> **WHAT THE TASK REQUIRES**
Only lines holding "casing" are needed; copy each of them from the data below.

Dataset entries:
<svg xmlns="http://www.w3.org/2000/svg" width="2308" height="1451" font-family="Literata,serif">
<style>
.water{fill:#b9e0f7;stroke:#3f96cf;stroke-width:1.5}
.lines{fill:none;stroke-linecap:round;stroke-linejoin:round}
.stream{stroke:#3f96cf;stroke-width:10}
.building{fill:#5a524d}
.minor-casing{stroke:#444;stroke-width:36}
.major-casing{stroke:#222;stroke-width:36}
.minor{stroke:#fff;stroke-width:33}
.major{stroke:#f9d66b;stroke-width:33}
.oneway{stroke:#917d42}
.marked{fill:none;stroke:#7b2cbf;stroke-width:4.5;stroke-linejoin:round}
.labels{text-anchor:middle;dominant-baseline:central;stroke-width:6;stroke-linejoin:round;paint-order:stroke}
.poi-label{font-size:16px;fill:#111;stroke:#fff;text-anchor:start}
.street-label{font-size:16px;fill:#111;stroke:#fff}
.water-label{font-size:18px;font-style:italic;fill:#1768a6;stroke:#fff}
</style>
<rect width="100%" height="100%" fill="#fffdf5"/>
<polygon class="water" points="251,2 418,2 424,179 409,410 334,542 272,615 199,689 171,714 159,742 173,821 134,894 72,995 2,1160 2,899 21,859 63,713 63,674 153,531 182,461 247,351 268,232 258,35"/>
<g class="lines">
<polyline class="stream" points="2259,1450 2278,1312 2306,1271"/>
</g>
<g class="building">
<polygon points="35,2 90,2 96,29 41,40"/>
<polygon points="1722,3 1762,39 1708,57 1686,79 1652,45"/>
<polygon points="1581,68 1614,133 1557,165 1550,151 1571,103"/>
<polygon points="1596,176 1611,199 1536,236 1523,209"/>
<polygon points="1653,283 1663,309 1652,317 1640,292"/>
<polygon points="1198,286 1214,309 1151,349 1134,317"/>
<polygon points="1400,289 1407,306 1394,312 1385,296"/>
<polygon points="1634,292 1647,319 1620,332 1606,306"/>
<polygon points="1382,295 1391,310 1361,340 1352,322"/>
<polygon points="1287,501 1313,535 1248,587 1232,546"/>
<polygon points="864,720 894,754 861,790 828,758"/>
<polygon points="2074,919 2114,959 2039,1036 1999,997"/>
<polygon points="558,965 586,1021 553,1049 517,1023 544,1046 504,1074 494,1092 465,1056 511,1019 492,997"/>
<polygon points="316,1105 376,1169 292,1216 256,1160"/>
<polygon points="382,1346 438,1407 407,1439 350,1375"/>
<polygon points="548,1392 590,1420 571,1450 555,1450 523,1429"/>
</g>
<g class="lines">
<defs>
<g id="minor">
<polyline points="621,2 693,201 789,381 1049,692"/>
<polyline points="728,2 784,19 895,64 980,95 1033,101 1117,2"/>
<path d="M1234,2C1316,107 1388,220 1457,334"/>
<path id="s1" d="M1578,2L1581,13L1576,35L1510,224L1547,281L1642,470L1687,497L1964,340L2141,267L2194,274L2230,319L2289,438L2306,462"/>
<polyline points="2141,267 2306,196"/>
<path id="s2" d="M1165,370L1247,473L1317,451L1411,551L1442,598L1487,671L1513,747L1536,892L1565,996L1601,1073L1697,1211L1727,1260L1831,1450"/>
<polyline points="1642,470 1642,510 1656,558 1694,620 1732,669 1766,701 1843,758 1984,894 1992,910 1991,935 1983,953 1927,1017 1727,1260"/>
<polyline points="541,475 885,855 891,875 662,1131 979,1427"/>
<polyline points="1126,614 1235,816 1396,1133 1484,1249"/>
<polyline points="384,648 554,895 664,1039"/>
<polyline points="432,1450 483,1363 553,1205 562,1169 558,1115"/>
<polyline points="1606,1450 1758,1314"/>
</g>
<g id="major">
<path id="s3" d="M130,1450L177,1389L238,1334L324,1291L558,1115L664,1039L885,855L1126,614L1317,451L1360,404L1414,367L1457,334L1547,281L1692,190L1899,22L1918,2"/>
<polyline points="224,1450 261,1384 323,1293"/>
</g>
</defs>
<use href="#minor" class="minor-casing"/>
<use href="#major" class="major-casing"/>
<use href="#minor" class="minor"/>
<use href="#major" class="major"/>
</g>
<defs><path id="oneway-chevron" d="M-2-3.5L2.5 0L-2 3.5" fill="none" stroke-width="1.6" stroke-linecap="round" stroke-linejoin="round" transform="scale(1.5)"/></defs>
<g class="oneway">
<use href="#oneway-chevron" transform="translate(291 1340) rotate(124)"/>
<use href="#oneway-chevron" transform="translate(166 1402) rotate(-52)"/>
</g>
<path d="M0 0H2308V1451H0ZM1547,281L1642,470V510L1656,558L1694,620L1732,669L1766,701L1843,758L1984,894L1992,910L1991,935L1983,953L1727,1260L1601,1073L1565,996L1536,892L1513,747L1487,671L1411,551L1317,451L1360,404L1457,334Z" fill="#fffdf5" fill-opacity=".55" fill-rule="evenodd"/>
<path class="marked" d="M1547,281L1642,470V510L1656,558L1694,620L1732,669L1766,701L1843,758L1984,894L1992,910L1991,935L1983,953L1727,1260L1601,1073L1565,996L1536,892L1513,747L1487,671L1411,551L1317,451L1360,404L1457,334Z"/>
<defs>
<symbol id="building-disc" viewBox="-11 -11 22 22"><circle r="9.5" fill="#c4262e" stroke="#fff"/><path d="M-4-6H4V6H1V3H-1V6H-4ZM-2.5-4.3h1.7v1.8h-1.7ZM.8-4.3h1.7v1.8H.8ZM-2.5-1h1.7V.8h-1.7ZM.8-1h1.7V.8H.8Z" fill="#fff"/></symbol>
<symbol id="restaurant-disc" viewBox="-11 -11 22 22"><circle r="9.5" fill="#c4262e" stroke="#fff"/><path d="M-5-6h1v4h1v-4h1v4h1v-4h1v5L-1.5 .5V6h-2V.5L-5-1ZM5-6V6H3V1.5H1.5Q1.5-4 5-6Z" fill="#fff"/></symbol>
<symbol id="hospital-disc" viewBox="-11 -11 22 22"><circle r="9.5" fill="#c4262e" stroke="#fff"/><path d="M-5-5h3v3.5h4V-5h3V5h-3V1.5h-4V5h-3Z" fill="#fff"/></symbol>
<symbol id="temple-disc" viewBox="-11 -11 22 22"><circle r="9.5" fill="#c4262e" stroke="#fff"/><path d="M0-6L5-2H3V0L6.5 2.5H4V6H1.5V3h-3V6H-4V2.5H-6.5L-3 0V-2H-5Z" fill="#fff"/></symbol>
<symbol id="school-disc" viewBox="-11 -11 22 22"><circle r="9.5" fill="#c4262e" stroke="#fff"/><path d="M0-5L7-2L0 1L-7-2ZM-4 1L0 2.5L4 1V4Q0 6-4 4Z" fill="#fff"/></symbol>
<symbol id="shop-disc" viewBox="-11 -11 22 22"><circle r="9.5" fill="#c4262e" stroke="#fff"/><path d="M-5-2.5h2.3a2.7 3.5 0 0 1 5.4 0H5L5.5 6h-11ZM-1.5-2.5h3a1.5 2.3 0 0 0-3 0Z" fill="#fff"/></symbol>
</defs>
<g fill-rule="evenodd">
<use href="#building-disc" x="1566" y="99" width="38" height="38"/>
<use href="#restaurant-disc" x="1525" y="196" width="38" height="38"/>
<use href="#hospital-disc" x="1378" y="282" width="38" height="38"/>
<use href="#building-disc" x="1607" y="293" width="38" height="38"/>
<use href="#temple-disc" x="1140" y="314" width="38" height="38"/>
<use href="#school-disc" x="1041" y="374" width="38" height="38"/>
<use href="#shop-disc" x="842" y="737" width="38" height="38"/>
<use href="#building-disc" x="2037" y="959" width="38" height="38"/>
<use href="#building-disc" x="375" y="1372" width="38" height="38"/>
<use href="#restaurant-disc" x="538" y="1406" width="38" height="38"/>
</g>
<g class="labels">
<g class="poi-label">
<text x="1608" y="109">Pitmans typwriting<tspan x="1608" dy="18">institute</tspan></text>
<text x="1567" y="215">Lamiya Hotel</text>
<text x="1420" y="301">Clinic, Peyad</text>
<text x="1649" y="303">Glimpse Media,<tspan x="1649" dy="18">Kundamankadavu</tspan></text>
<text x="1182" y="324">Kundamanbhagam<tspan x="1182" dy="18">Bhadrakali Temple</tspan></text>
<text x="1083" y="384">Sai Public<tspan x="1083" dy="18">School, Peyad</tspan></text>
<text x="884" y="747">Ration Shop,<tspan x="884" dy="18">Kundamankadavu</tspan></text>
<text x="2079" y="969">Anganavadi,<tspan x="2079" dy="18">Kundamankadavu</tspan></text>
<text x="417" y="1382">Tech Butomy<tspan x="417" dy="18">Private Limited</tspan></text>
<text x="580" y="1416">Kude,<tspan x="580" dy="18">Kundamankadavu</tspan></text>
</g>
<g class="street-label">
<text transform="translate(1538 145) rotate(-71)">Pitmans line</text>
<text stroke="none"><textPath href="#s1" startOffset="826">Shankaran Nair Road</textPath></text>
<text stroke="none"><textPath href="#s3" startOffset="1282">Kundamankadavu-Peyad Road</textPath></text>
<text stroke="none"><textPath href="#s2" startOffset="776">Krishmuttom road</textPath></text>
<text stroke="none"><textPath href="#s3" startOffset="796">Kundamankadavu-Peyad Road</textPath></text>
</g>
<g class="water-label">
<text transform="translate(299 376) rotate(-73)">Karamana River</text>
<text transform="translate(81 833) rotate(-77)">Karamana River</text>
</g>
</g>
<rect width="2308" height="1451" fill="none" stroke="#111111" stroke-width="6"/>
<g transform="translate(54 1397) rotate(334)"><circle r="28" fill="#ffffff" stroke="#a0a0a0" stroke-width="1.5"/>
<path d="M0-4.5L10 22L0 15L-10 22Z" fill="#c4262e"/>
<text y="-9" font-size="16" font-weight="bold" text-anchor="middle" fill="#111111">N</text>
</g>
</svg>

> **RESPONSE**
.minor-casing{stroke:#444;stroke-width:36}
.major-casing{stroke:#222;stroke-width:36}
<use href="#minor" class="minor-casing"/>
<use href="#major" class="major-casing"/>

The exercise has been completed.